Yes let's say my pattern is "PPP tunnel.*started.$"
In final event, I'd want the lines having the same dynamic id "seqid" be tied together and combined into one string message with "\n" between each. I don't consider having an array.

Thanks

aggregate {
    task_id => "%{apm_seqid}"
    code => "map['message'] ||= '' ; map['message'] += event['message'] + '\n'"
}

if [message] =~ "PPP tunnel .* started.$" {
    aggregate {
        task_id => "%{seqid}"
        code => "event['message'] = map['message']"
        end_of_task => true
    }
}
1 Like

Ok, I'll try out the configuration above, and give you my feedback as soon as possible.
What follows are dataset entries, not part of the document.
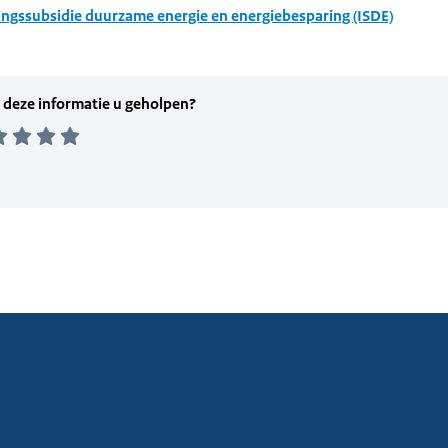
ingssubsidie duurzame energie en energiebesparing (ISDE)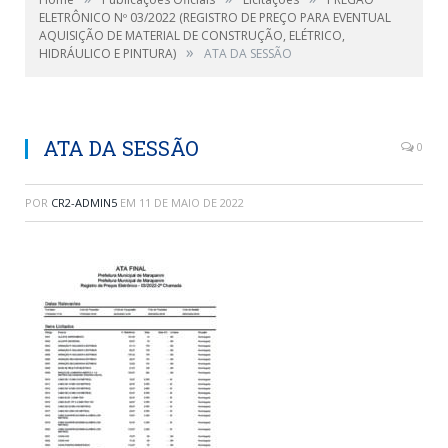
ELETRÔNICO Nº 03/2022 (REGISTRO DE PREÇO PARA EVENTUAL
AQUISIÇÃO DE MATERIAL DE CONSTRUÇÃO, ELÉTRICO,
»
HIDRÁULICO E PINTURA)
ATA DA SESSÃO
ATA DA SESSÃO
0
POR
CR2-ADMIN5
EM
11 DE MAIO DE 2022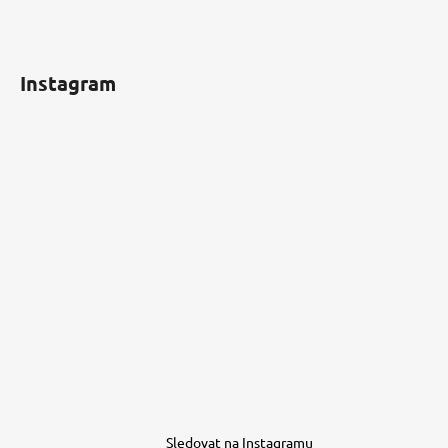
Instagram
Sledovat na Instagramu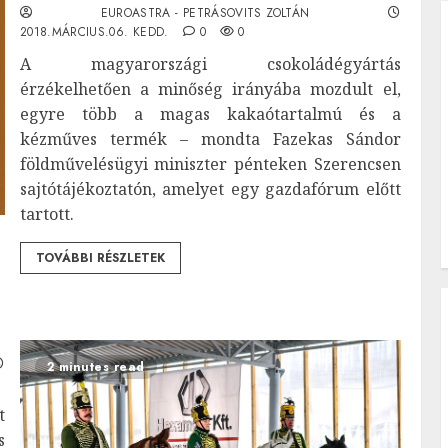
EUROASTRA - PETRÁSOVITS ZOLTÁN
2018.MÁRCIUS.06. KEDD.
0
0
A magyarországi csokoládégyártás
érzékelhetően a minőség irányába mozdult el,
egyre több a magas kakaótartalmú és a
kézműves termék – mondta Fazekas Sándor
földművelésügyi miniszter pénteken Szerencsen
sajtótájékoztatón, amelyet egy gazdafórum előtt
tartott.
TOVÁBBI RÉSZLETEK
2 minutes read
t
s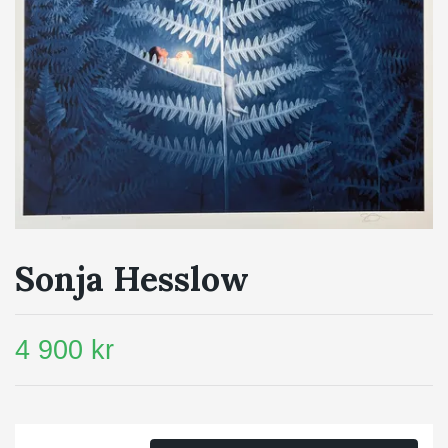
Sonja Hesslow
4 900 kr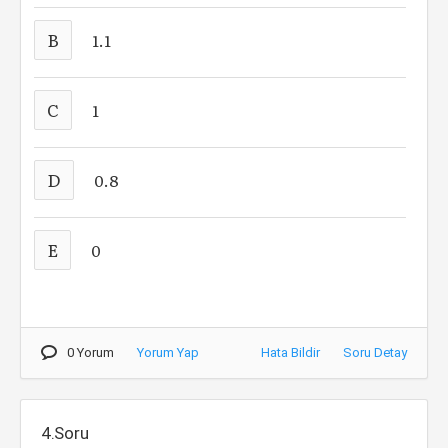
B
1.1
C
1
D
0.8
E
0
0 Yorum
Yorum Yap
Hata Bildir
Soru Detay
4.Soru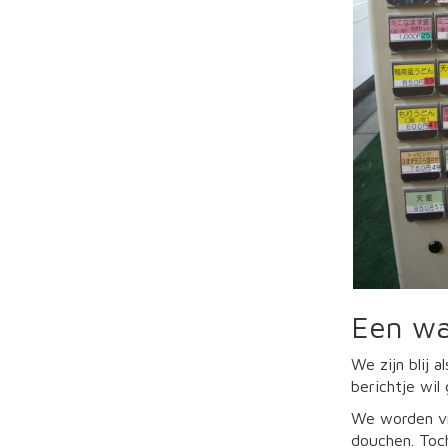
Een wa
We zijn blij 
berichtje wil
We worden vr
douchen. Toch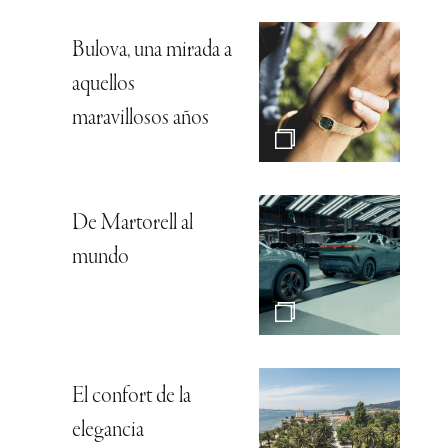
Bulova, una mirada a
aquellos
maravillosos años
De Martorell al
mundo
El confort de la
elegancia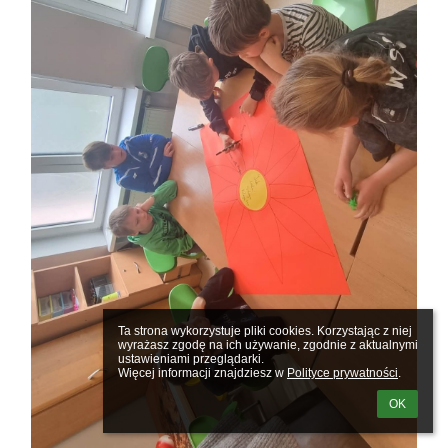
Ta strona wykorzystuje pliki cookies. Korzystając z niej 
wyrażasz zgodę na ich używanie, zgodnie z aktualnymi 
ustawieniami przeglądarki.

Więcej informacji znajdziesz w 
Polityce prywatności
.
OK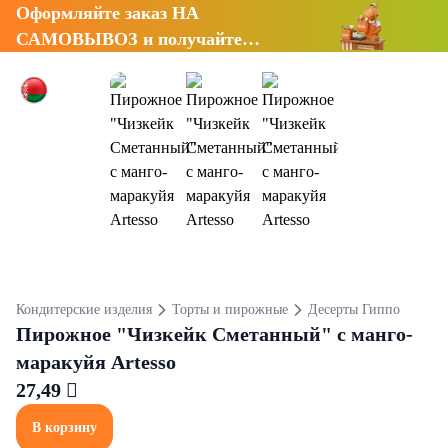
Оформляйте заказ НА
САМОВЫВОЗ и получайте
СКИДКУ 7%
Кондитерские изделия
Торты и пирожные
Десерты Гиппо
Пирожное "Чизкейк Сметанный" с манго-
маракуйя Artesso
27,49 
В корзину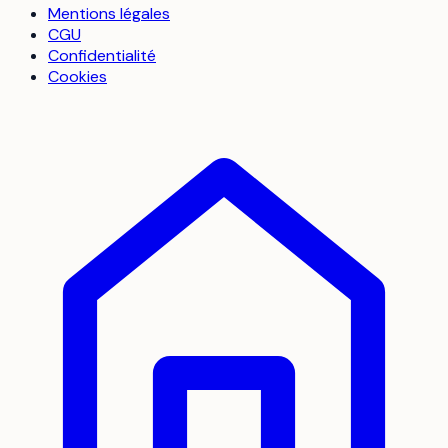
Mentions légales
CGU
Confidentialité
Cookies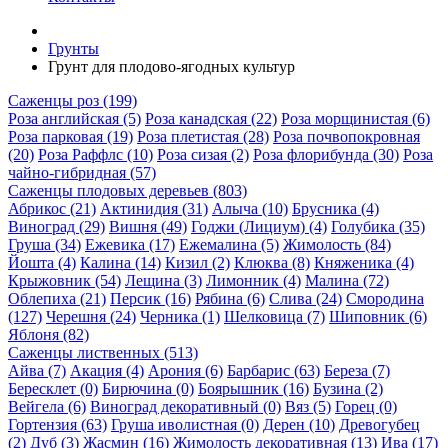
Грунты
Грунт для плодово-ягодных культур
Саженцы роз (199)
Роза английская (5)
Роза канадская (22)
Роза морщинистая (6)
Роза парковая (19)
Роза плетистая (28)
Роза почвопокровная
(20)
Роза Раффлс (10)
Роза сизая (2)
Роза флорибунда (30)
Роза
чайно-гибридная (57)
Саженцы плодовых деревьев (803)
Абрикос (21)
Актинидия (31)
Алыча (10)
Брусника (4)
Виноград (29)
Вишня (49)
Годжи (Лициум) (4)
Голубика (35)
Груша (34)
Ежевика (17)
Ежемалина (5)
Жимолость (84)
Йошта (4)
Калина (14)
Кизил (2)
Клюква (8)
Княженика (4)
Крыжовник (54)
Лещина (3)
Лимонник (4)
Малина (72)
Облепиха (21)
Персик (16)
Рябина (6)
Слива (24)
Смородина
(127)
Черешня (24)
Черника (1)
Шелковица (7)
Шиповник (6)
Яблоня (82)
Саженцы лиственных (513)
Айва (7)
Акация (4)
Арония (6)
Барбарис (63)
Береза (7)
Бересклет (0)
Бирючина (0)
Боярышник (16)
Бузина (2)
Вейгела (6)
Виноград декоративный (0)
Вяз (5)
Горец (0)
Гортензия (63)
Груша иволистная (0)
Дерен (10)
Древогубец
(2)
Дуб (3)
Жасмин (16)
Жимолость декоративная (13)
Ива (17)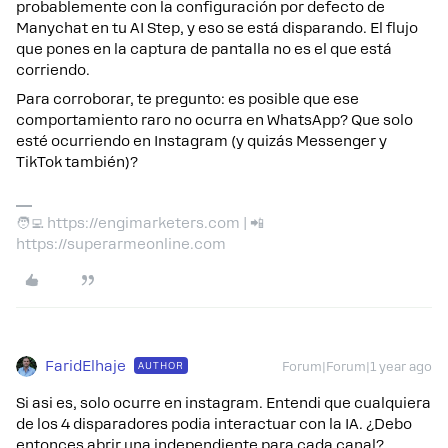
probablemente con la configuración por defecto de
Manychat en tu AI Step, y eso se está disparando. El flujo
que pones en la captura de pantalla no es el que está
corriendo.
Para corroborar, te pregunto: es posible que ese
comportamiento raro no ocurra en WhatsApp? Que solo
esté ocurriendo en Instagram (y quizás Messenger y
TikTok también)?
🧑‍💻 https://engimarketers.com | 📲
https://superarmeonline.com
FaridElhaje
AUTHOR
Forum|Forum|1 year ago
Si asi es, solo ocurre en instagram. Entendi que cualquiera
de los 4 disparadores podia interactuar con la IA. ¿Debo
entonces abrir una independiente para cada canal?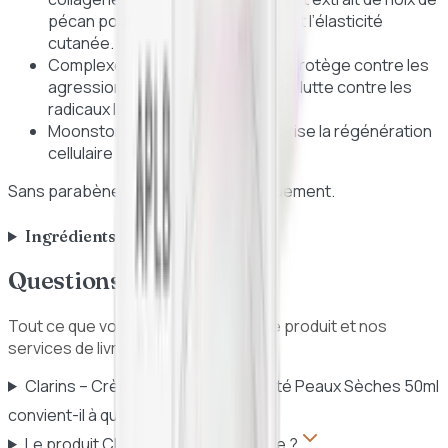
pécan pour renforcer la fermeté et l’élasticité
cutanée.
Complexe anti-pollution Clarins : protège contre les
agressions environnementales et lutte contre les
radicaux libres.
Moonstone Hydrated Silica : favorise la régénération
cellulaire nocturne.
Sans parabène. Testé dermatologiquement.
Ingrédients et mode d'emploi
Questions fréquentes
Tout ce que vous devez savoir sur ce produit et nos
services de livraison au Sénégal.
Clarins – Crème Nuit Extra – Fermeté Peaux Sèches 50ml
convient-il à quel type de peau ?
Le produit Clarins est-il authentique ?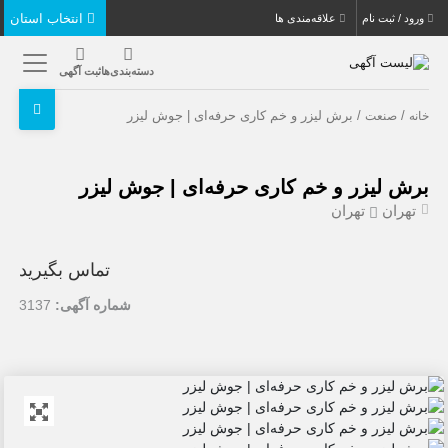
انتخاب استان
ورود / ثبت نام
علاقه‌مندی ها
دسته‌بندی‌ها
ثبت آگهی
/
/ برش لیزر و خم کاری حرفه‌ای | جوش لیزر
خانه
صنعت
برش لیزر و خم کاری حرفه‌ای | جوش لیزر
تهران
تهران
تماس بگیرید
شماره آگهی:
3137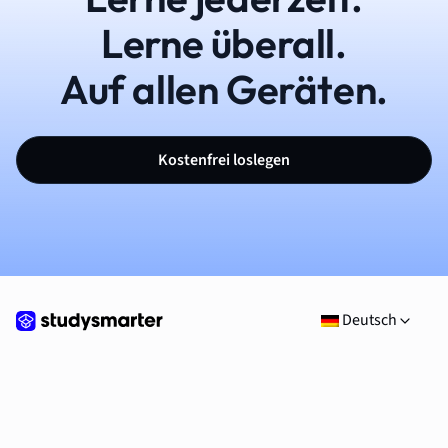
Lerne überall.
Auf allen Geräten.
Kostenfrei loslegen
Deutsch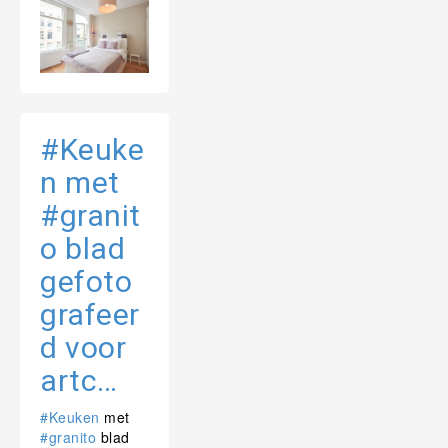
#Keuke
n met
#granit
o blad
gefoto
grafeer
d voor
artc…
#Keuken
met
#granito
blad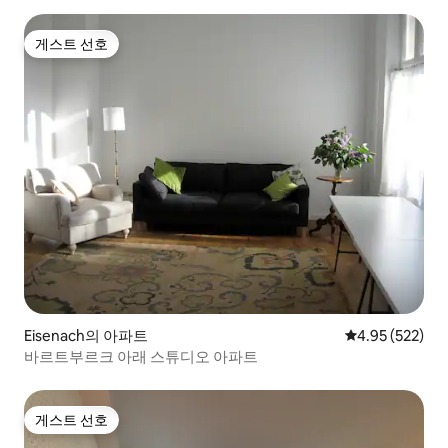
게스트 선호
게스트 선호
Eisenach의 아파트
평점 4.95점(5점
4.95 (522)
바르트부르크 아래 스튜디오 아파트
게스트 선호
게스트 선호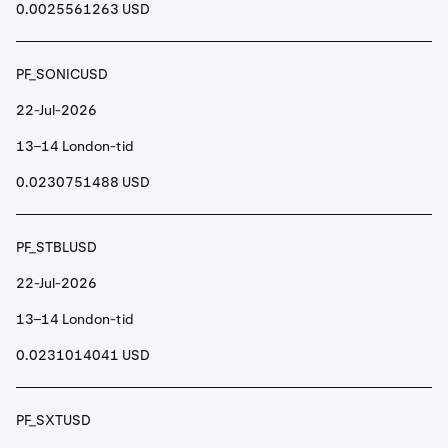
0.0025561263 USD
PF_SONICUSD
22-Jul-2026
13–14 London-tid
0.0230751488 USD
PF_STBLUSD
22-Jul-2026
13–14 London-tid
0.0231014041 USD
PF_SXTUSD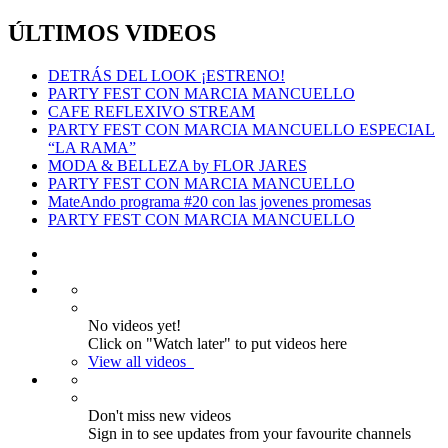
ÚLTIMOS VIDEOS
DETRÁS DEL LOOK ¡ESTRENO!
PARTY FEST CON MARCIA MANCUELLO
CAFE REFLEXIVO STREAM
PARTY FEST CON MARCIA MANCUELLO ESPECIAL
“LA RAMA”
MODA & BELLEZA by FLOR JARES
PARTY FEST CON MARCIA MANCUELLO
MateAndo programa #20 con las jovenes promesas
PARTY FEST CON MARCIA MANCUELLO
No videos yet!
Click on "Watch later" to put videos here
View all videos
Don't miss new videos
Sign in to see updates from your favourite channels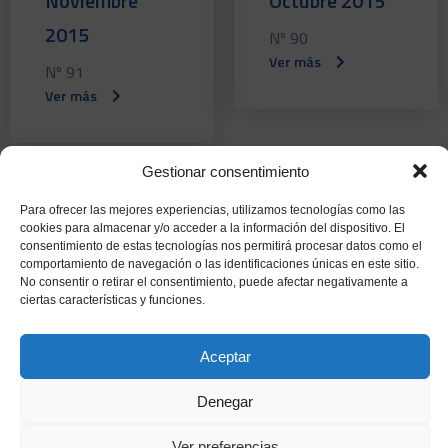
Noviembre
Octubre 2015
2015
Nº 90
Ver más
Nº 91
Ver más
Gestionar consentimiento
Septiembre
Julio 2015
Para ofrecer las mejores experiencias, utilizamos tecnologías como las
cookies para almacenar y/o acceder a la información del dispositivo. El
2015
consentimiento de estas tecnologías nos permitirá procesar datos como el
Nº 88
comportamiento de navegación o las identificaciones únicas en este sitio.
Ver más
Nº 89
No consentir o retirar el consentimiento, puede afectar negativamente a
ciertas características y funciones.
Ver más
Aceptar
Denegar
Junio 2015
Mayo 2015
Ver preferencias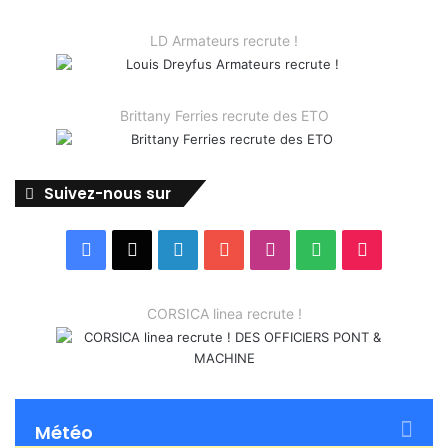
LD Armateurs recrute !
Brittany Ferries recrute des ETO
Suivez-nous sur
Facebook
X
Linkedin
YouTube
Instagram
Spotify
TikTok
CORSICA linea recrute !
Météo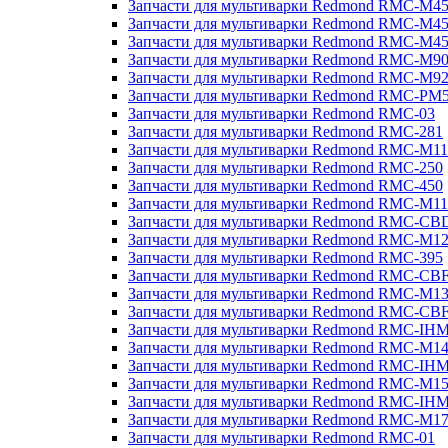
Запчасти для мультиварки Redmond RMC-M4
Запчасти для мультиварки Redmond RMC-M4
Запчасти для мультиварки Redmond RMC-M4
Запчасти для мультиварки Redmond RMC-M9
Запчасти для мультиварки Redmond RMC-M9
Запчасти для мультиварки Redmond RMC-PM
Запчасти для мультиварки Redmond RMC-03
Запчасти для мультиварки Redmond RMC-281
Запчасти для мультиварки Redmond RMC-M11
Запчасти для мультиварки Redmond RMC-250
Запчасти для мультиварки Redmond RMC-450
Запчасти для мультиварки Redmond RMC-M11
Запчасти для мультиварки Redmond RMC-CB
Запчасти для мультиварки Redmond RMC-M1
Запчасти для мультиварки Redmond RMC-395
Запчасти для мультиварки Redmond RMC-CB
Запчасти для мультиварки Redmond RMC-M1
Запчасти для мультиварки Redmond RMC-CB
Запчасти для мультиварки Redmond RMC-IH
Запчасти для мультиварки Redmond RMC-M1
Запчасти для мультиварки Redmond RMC-IH
Запчасти для мультиварки Redmond RMC-M1
Запчасти для мультиварки Redmond RMC-IH
Запчасти для мультиварки Redmond RMC-M1
Запчасти для мультиварки Redmond RMC-01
Thanks anyway.

Hi,
Either I didn't understand how to use it or my configuration is wrong, I've added the following code:

    aggregate {
            task_id => "%{apm_seqid}"
            code => "map['message'] ||= '' ; map['message'] += event['message'] + '\n'"
            add_tag => ['start']
            }

    if [message] =~ "^.*PPP tunnel*+started.$" {
    aggregate {
            task_id => "%{apm_seqid}"
            code => "event['message'] = map['message']"
            end_of_task => true
            add_tag => ['end']
            }
            }

All my messages are tagged with "start" as wanted in the configuration but the end seems impossible to be reached out, although the end exists; the "PPP.." log line isn't tagged with "end".

How am I supposed to see my tied up events in the end?

Another question, how to make sure all the log lines don't belong to the "map". Some events are very different and don't necessarily end with the "PPP tunnel" stuff. How to create an aggregate rule for each type of event?

Also, the line log: "PPP tunnel .* started.$" is grokked in the configuration that come before aggregate filter. Why not just representing it with its grok configuration instead of a regex expression?

Thanks in advance

I think your pattern in "if" is bad.
To be sure it works (and especially when your message finishes by \n, I advice you :
if [message] =~ "PPP tunnel .* started\." {

Thus, in "if" conditions, you can only use regex patterns, not grok patterns.

To reply to this question, aggregate will only process log lines with "apm_seqid" field. It is the correlation id used to identify aggregate map.
So only lines with "apm_seqid" field are processed, and one aggregate map is associated to one and only one "apm_seqid" value.

Thank you, it worked eventually with the configuration:

if [message] =~ ".* PPP tunnel .* started\." 

The expression "PPP..." is preceded by syslog details.

Anyway, it works fine for some lines, those are tied together, but I've noticed something; the events that occur at the same time (same second) are not gathered, and only the first or last event of the group occuring at the same time is selected to be included in the multiline event.

Is there a way to overcome this?